Will Result<(),NonZeroI32> do this? It compiles without severe warnings but I'm not sure what it will do cross-platform
Do I need repr(c) or repr(transparent) hacks for this, maybe on a new type declaration?
The docs NonZeroU32 in std::num - Rust say:Option<NonZeroU32> is the same size as u32 so I'm hoping Result can do the same and that () will map to zero.
Maybe there are some const assertions I should use?
You will have to use Option<NonZeroU32> or a transparent wrapper around it — there is no other way to get that particular layout guarantee, because there is no repr for "must use a zero niche".
No. First of all, the layout of #[repr(Rust)] types (including any type without an explicit #[repr]!) is unspecified unless there is an explicit guarantee.
Furthermore, and more importantly, you can only ever send through the FFI boundary types that C itself knows about, which limits the set of FFI-safe types to primitives (integers, floats, and bool), #[repr(C)] structs constructed of them, arrays constructed of them, and pointers to them (and an arbitrarily deep combination/tree thereof). Real, algebraic enums with associated data are simply not a thing in C, therefore by default they are definitely not FFI-safe.
Now of course, there are enums with no associated data, which can be made FFI-safe when given the right #[repr], because they are then equivalent with C's dumb enums. Furthermore, there is Option, which is guaranteed to be FFI-safe when None has a niche, but that's pretty much a special-case guarantee of Rust regarding the C-compatibility of the layout of Option, and 1. it won't be represented as an enum on the C side (obviously), 2. you can't just assume that the same thing is automatically true for any other Rust enum. (However, there are plans to improve on that situation.)
AFAIK it doesn't help – you can't (currently) sensibly apply #[repr(C)] in order to make something inherently non-FFI-safe (like an enum with associated values) into something that is.

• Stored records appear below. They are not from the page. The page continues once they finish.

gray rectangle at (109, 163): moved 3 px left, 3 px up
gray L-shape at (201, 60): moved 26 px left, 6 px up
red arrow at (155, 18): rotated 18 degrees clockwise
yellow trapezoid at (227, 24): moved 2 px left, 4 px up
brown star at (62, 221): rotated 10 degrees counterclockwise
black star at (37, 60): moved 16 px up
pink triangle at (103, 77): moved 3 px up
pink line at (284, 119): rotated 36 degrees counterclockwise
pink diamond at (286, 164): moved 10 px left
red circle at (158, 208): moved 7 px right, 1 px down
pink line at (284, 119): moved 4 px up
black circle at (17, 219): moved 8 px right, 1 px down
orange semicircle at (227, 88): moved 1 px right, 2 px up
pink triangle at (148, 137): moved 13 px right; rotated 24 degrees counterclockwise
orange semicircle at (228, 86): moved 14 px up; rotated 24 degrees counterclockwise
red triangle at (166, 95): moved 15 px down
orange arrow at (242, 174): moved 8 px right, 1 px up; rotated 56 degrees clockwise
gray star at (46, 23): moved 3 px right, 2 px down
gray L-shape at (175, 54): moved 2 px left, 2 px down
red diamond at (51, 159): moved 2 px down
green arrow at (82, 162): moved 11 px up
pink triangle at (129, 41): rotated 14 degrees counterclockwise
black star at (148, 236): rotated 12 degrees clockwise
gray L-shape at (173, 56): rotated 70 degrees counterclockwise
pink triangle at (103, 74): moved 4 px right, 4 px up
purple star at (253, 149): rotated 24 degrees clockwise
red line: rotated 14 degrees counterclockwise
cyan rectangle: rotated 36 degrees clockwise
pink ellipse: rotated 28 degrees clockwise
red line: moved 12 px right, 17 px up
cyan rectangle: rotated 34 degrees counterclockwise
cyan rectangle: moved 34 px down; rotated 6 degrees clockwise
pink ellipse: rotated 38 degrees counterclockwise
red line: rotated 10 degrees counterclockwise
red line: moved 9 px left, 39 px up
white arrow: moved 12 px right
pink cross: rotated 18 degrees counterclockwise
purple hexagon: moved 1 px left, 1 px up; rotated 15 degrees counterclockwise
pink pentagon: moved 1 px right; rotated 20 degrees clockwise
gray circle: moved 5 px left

AFAIK it's safe to send anything with a compatible ABI, even if it's a fancy Rusty type. For example, thin Option<Box<T>> is ABI-compatible with *mut T, and can be used as-is in FFI. I take advantage of that to avoid Box::into_raw boilerplate.
Thanks. I'm in danger of blowing my own fingertips off with the wizardry here.
I guess I am going to have to have some adaptor code to convert from internal Result<(), NonZeroI32> to external Option<NonZeroI32>
I'm guessing result.err() is my best tool to convert from Result to the ffi-safe Some that my function must use.
But I think there is no way to avoid a line of code, which means an extra layer of functions, even if it's just an internal closure, so as to map from one to the other while preserving the option to use ?
The arguments are like: bucket: Option<NonNull<libc::c_char>>,
and the code I want to be able to use is:
let bucket = bucket
.map(|str| std::ffi::CStr::from_ptr(str.as_ptr()).to_str().unwrap())
.ok_or(SW_ERR_INVALID_RQST)?;
In the future Rust may also have try blocks which can replace this use of a closure, or the Try trait which would allow you to define ? behavior for a type you write that is a wrapper around Option<NonZeroU32>.
But isn't that because it's yet another special guarantee around Box? It's not even transparent (even though its guts, Unique<T>, NonNull<T> are), and it contains another, possibly non-zero sized field (the allocator). That doesn't seem like it should be guaranteed to be, or even happen to be, compatible with *mut T without magic.
Doing this is fine as per the docs. As far as I'm aware, it is guaranteed because the standard library is allowed to depend on implementation details of the compiler in certain situations, rather than straight-up magic.
Regardless, I still wouldn't recommend passing boxes as ffi parameters, as it is pretty easy to cause abi mismatches with unsized types or by using a non zst allocator.
Except I didn't realise I didn't have to specify the closure return type, and I couldn't find a way to declare the nonzero const because of unstable const feature, so thank you for those great tips!
I'm aware and agree; what I'm debating here is why this is. Indeed the fact that it's explicitly mentioned in the docs leads me to believe that it's not a universal property of every type. ("Std is allowed to rely on implementation details of the compiler" still counts as "magic", because no other library has that power.)